▸ WHAT TO DO
Please convert the text of the records below into a JSON list of strings, one string per line, leaving out any blank lines.

(Beginning of RECORD EXCERPTS)

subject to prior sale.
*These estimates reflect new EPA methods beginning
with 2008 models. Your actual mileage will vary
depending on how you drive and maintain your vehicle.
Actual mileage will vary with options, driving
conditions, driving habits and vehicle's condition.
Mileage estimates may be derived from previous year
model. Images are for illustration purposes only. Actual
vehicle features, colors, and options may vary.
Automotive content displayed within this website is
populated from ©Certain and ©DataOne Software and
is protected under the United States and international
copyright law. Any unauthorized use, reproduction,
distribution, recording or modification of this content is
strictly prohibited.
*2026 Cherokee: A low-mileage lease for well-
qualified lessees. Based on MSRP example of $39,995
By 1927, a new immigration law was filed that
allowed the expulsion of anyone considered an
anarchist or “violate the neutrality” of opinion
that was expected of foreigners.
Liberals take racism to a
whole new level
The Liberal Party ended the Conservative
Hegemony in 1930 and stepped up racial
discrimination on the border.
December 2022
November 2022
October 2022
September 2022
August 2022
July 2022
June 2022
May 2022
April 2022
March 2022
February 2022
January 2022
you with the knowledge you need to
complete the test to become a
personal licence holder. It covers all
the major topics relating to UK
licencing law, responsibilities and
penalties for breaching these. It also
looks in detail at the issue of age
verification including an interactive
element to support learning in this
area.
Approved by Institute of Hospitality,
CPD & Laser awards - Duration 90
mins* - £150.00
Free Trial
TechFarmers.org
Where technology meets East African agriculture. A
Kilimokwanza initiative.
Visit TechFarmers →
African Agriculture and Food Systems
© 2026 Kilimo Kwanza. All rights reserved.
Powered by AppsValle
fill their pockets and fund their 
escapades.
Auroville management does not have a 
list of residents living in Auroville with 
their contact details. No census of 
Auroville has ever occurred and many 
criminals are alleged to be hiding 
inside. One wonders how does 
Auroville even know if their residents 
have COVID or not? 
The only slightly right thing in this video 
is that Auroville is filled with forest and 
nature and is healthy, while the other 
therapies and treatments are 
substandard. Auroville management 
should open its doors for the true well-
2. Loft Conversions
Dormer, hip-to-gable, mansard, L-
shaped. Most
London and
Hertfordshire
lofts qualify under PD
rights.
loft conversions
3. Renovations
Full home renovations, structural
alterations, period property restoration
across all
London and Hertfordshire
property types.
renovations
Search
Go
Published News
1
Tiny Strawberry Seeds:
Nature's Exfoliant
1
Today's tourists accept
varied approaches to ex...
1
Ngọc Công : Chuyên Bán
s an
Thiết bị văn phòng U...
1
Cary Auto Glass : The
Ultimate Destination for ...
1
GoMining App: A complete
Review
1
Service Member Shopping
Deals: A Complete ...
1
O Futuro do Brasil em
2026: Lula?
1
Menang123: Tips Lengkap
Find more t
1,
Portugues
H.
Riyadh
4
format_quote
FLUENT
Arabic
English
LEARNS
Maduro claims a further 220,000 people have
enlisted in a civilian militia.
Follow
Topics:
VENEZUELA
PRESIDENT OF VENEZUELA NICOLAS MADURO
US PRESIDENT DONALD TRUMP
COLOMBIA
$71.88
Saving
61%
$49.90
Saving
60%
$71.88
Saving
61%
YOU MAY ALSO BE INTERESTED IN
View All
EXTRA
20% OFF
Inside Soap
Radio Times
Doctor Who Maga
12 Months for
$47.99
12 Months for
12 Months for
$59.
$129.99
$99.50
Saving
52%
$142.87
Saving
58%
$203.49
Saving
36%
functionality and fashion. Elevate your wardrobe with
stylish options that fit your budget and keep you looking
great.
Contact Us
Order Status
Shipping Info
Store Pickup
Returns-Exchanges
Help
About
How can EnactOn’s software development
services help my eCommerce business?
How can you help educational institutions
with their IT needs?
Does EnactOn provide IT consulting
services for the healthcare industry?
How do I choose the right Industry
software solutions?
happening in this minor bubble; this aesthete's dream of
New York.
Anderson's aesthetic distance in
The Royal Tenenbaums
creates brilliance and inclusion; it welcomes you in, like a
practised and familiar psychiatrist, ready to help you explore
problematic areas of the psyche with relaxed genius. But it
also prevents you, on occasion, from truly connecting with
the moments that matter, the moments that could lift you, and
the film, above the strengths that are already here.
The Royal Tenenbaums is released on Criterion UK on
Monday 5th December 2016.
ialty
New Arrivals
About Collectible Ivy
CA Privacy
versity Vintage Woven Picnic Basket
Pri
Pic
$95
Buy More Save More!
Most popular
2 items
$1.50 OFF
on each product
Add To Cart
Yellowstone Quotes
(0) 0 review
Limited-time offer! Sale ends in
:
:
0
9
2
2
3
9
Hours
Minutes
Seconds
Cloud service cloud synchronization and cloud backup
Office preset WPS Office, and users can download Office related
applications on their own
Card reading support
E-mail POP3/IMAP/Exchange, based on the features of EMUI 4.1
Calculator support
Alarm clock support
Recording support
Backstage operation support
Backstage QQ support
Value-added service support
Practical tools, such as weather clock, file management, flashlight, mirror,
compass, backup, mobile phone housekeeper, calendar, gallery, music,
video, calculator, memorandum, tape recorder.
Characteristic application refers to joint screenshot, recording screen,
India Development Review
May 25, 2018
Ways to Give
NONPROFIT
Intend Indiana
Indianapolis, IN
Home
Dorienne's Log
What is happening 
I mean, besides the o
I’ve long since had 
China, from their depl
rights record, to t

(End of RECORD EXCERPTS)

▸ EXPECTED ANSWER
[
  "subject to prior sale.",
  "*These estimates reflect new EPA methods beginning",
  "with 2008 models. Your actual mileage will vary",
  "depending on how you drive and maintain your vehicle.",
  "Actual mileage will vary with options, driving",
  "conditions, driving habits and vehicle's condition.",
  "Mileage estimates may be derived from previous year",
  "model. Images are for illustration purposes only. Actual",
  "vehicle features, colors, and options may vary.",
  "Automotive content displayed within this website is",
  "populated from ©Certain and ©DataOne Software and",
  "is protected under the United States and international",
  "copyright law. Any unauthorized use, reproduction,",
  "distribution, recording or modification of this content is",
  "strictly prohibited.",
  "*2026 Cherokee: A low-mileage lease for well-",
  "qualified lessees. Based on MSRP example of $39,995",
  "By 1927, a new immigration law was filed that",
  "allowed the expulsion of anyone considered an",
  "anarchist or “violate the neutrality” of opinion",
  "that was expected of foreigners.",
  "Liberals take racism to a",
  "whole new level",
  "The Liberal Party ended the Conservative",
  "Hegemony in 1930 and stepped up racial",
  "discrimination on the border.",
  "December 2022",
  "November 2022",
  "October 2022",
  "September 2022",
  "August 2022",
  "July 2022",
  "June 2022",
  "May 2022",
  "April 2022",
  "March 2022",
  "February 2022",
  "January 2022",
  "you with the knowledge you need to",
  "complete the test to become a",
  "personal licence holder. It covers all",
  "the major topics relating to UK",
  "licencing law, responsibilities and",
  "penalties for breaching these. It also",
  "looks in detail at the issue of age",
  "verification including an interactive",
  "element to support learning in this",
  "area.",
  "Approved by Institute of Hospitality,",
  "CPD & Laser awards - Duration 90",
  "mins* - £150.00",
  "Free Trial",
  "TechFarmers.org",
  "Where technology meets East African agriculture. A",
  "Kilimokwanza initiative.",
  "Visit TechFarmers →",
  "African Agriculture and Food Systems",
  "© 2026 Kilimo Kwanza. All rights reserved.",
  "Powered by AppsValle",
  "fill their pockets and fund their ",
  "escapades.",
  "Auroville management does not have a ",
  "list of residents living in Auroville with ",
  "their contact details. No census of ",
  "Auroville has ever occurred and many ",
  "criminals are alleged to be hiding ",
  "inside. One wonders how does ",
  "Auroville even know if their residents ",
  "have COVID or not? ",
  "The only slightly right thing in this video ",
  "is that Auroville is filled with forest and ",
  "nature and is healthy, while the other ",
  "therapies and treatments are ",
  "substandard. Auroville management ",
  "should open its doors for the true well-",
  "2. Loft Conversions",
  "Dormer, hip-to-gable, mansard, L-",
  "shaped. Most",
  "London and",
  "Hertfordshire",
  "lofts qualify under PD",
  "rights.",
  "loft conversions",
  "3. Renovations",
  "Full home renovations, structural",
  "alterations, period property restoration",
  "across all",
  "London and Hertfordshire",
  "property types.",
  "renovations",
  "Search",
  "Go",
  "Published News",
  "1",
  "Tiny Strawberry Seeds:",
  "Nature's Exfoliant",
  "1",
  "Today's tourists accept",
  "varied approaches to ex...",
  "1",
  "Ngọc Công : Chuyên Bán",
  "s an",
  "Thiết bị văn phòng U...",
  "1",
  "Cary Auto Glass : The",
  "Ultimate Destination for ...",
  "1",
  "GoMining App: A complete",
  "Review",
  "1",
  "Service Member Shopping",
  "Deals: A Complete ...",
  "1",
  "O Futuro do Brasil em",
  "2026: Lula?",
  "1",
  "Menang123: Tips Lengkap",
  "Find more t",
  "1,",
  "Portugues",
  "H.",
  "Riyadh",
  "4",
  "format_quote",
  "FLUENT",
  "Arabic",
  "English",
  "LEARNS",
  "Maduro claims a further 220,000 people have",
  "enlisted in a civilian militia.",
  "Follow",
  "Topics:",
  "VENEZUELA",
  "PRESIDENT OF VENEZUELA NICOLAS MADURO",
  "US PRESIDENT DONALD TRUMP",
  "COLOMBIA",
  "$71.88",
  "Saving",
  "61%",
  "$49.90",
  "Saving",
  "60%",
  "$71.88",
  "Saving",
  "61%",
  "YOU MAY ALSO BE INTERESTED IN",
  "View All",
  "EXTRA",
  "20% OFF",
  "Inside Soap",
  "Radio Times",
  "Doctor Who Maga",
  "12 Months for",
  "$47.99",
  "12 Months for",
  "12 Months for",
  "$59.",
  "$129.99",
  "$99.50",
  "Saving",
  "52%",
  "$142.87",
  "Saving",
  "58%",
  "$203.49",
  "Saving",
  "36%",
  "functionality and fashion. Elevate your wardrobe with",
  "stylish options that fit your budget and keep you looking",
  "great.",
  "Contact Us",
  "Order Status",
  "Shipping Info",
  "Store Pickup",
  "Returns-Exchanges",
  "Help",
  "About",
  "How can EnactOn’s software development",
  "services help my eCommerce business?",
  "How can you help educational institutions",
  "with their IT needs?",
  "Does EnactOn provide IT consulting",
  "services for the healthcare industry?",
  "How do I choose the right Industry",
  "software solutions?",
  "happening in this minor bubble; this aesthete's dream of",
  "New York.",
  "Anderson's aesthetic distance in",
  "The Royal Tenenbaums",
  "creates brilliance and inclusion; it welcomes you in, like a",
  "practised and familiar psychiatrist, ready to help you explore",
  "problematic areas of the psyche with relaxed genius. But it",
  "also prevents you, on occasion, from truly connecting with",
  "the moments that matter, the moments that could lift you, and",
  "the film, above the strengths that are already here.",
  "The Royal Tenenbaums is released on Criterion UK on",
  "Monday 5th December 2016.",
  "ialty",
  "New Arrivals",
  "About Collectible Ivy",
  "CA Privacy",
  "versity Vintage Woven Picnic Basket",
  "Pri",
  "Pic",
  "$95",
  "Buy More Save More!",
  "Most popular",
  "2 items",
  "$1.50 OFF",
  "on each product",
  "Add To Cart",
  "Yellowstone Quotes",
  "(0) 0 review",
  "Limited-time offer! Sale ends in",
  ":",
  ":",
  "0",
  "9",
  "2",
  "2",
  "3",
  "9",
  "Hours",
  "Minutes",
  "Seconds",
  "Cloud service cloud synchronization and cloud backup",
  "Office preset WPS Office, and users can download Office related",
  "applications on their own",
  "Card reading support",
  "E-mail POP3/IMAP/Exchange, based on the features of EMUI 4.1",
  "Calculator support",
  "Alarm clock support",
  "Recording support",
  "Backstage operation support",
  "Backstage QQ support",
  "Value-added service support",
  "Practical tools, such as weather clock, file management, flashlight, mirror,",
  "compass, backup, mobile phone housekeeper, calendar, gallery, music,",
  "video, calculator, memorandum, tape recorder.",
  "Characteristic application refers to joint screenshot, recording screen,",
  "India Development Review",
  "May 25, 2018",
  "Ways to Give",
  "NONPROFIT",
  "Intend Indiana",
  "Indianapolis, IN",
  "Home",
  "Dorienne's Log",
  "What is happening ",
  "I mean, besides the o",
  "I’ve long since had ",
  "China, from their depl",
  "rights record, to t"
]